Emanuel Câmara, relativamente a esta iniciativa socialista, explica que é pretendido “reverter as alterações e eliminar a obrigatoriedade de apresentação declarativa de não dívida à Segurança Social e às Finanças, mas também acabar com as penalizações nas viagens ‘one way’, cujo teto passou de 400 para 200 euros”.

Além da apreciação parlamentar, os socialistas irão também apresentar um projeto de alteração com mais nuances, mas Emanuel Câmara ressalva que “o facto de ter sido o PS a tomar a dianteira para resolver estes problemas, ao contrário do PSD e do CDS, que suportam o Governo Regional e o da República e que iam deixando as coisas a andar”.

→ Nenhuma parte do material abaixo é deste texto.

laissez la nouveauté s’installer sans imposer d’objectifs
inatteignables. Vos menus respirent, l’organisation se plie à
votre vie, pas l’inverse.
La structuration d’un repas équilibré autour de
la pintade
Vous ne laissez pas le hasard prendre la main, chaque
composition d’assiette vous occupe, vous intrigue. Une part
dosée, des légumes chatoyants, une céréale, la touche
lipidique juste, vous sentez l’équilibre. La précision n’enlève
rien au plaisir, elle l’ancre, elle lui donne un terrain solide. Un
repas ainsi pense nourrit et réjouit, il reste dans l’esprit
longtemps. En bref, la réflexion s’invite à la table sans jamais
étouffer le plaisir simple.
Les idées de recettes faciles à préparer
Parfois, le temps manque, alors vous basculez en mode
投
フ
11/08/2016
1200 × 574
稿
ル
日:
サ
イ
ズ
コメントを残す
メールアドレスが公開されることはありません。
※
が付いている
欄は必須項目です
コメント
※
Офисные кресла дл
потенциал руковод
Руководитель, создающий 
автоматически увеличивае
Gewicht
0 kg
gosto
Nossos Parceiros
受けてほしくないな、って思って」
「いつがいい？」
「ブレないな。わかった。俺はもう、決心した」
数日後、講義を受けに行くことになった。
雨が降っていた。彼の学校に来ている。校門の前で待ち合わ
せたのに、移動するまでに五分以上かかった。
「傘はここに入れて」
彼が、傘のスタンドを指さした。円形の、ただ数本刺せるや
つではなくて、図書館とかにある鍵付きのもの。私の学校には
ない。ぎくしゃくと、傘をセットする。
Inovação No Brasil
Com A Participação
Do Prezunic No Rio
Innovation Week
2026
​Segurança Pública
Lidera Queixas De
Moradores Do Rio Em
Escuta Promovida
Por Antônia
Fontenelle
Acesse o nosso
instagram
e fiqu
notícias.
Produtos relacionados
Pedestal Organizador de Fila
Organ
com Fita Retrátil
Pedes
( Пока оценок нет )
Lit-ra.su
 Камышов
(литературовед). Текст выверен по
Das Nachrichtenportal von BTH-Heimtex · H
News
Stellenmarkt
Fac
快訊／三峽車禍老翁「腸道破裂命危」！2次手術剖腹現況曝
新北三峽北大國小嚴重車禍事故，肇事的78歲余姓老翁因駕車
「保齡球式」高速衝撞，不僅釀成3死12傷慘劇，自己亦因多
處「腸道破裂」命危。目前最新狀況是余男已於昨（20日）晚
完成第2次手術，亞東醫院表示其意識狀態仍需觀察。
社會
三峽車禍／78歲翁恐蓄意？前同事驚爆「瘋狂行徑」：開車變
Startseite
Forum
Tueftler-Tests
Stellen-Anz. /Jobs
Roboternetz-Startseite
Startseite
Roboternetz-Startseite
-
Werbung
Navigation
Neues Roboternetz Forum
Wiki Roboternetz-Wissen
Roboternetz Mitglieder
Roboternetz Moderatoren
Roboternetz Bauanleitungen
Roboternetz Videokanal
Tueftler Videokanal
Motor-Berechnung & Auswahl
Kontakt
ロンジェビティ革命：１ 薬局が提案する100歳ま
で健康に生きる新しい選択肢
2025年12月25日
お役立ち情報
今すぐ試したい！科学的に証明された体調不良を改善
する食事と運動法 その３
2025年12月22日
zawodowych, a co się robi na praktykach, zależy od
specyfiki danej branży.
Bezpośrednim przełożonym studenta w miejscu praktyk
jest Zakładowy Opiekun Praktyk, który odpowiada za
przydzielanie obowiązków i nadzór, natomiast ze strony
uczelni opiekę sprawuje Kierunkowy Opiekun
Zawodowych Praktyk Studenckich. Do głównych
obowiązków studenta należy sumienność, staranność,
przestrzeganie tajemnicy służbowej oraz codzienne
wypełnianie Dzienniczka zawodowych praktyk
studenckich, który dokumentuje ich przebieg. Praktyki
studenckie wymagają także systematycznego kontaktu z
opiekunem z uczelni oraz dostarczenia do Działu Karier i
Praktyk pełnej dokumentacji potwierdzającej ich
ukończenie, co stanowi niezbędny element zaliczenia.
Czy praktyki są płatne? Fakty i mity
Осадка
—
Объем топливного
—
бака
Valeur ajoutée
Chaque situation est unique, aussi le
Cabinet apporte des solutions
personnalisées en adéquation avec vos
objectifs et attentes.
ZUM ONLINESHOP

“Fomos nós que tomámos esta iniciativa e acho que, de uma vez por todas, vamos resolver esse problema”, referiu, acrescentando que “mal seria se os restantes deputados eleitos pela Região, independentemente da sua cor política, não estivessem ao lado do PS nesta alteração à lei”, reiterando que “temos de acreditar que as pessoas estão lá para representar os madeirenses e os porto-santenses e para os defender de forma intransigente”, aditou.

O deputado socialista vincou ainda que “quarta-feira será um dia importante, porque será a oportunidade de acabar com esta discriminação que nos queriam impor, de uma forma sorrateira e com a complacência do Governo Regional da mesma cor política, que não se insurgiu contra esta situação, acrescentando que não está “à espera de outra coisa, que não seja os outros deputados, mesmo os que suportam o poder na Região e a nível nacional, votarem ao nosso lado”.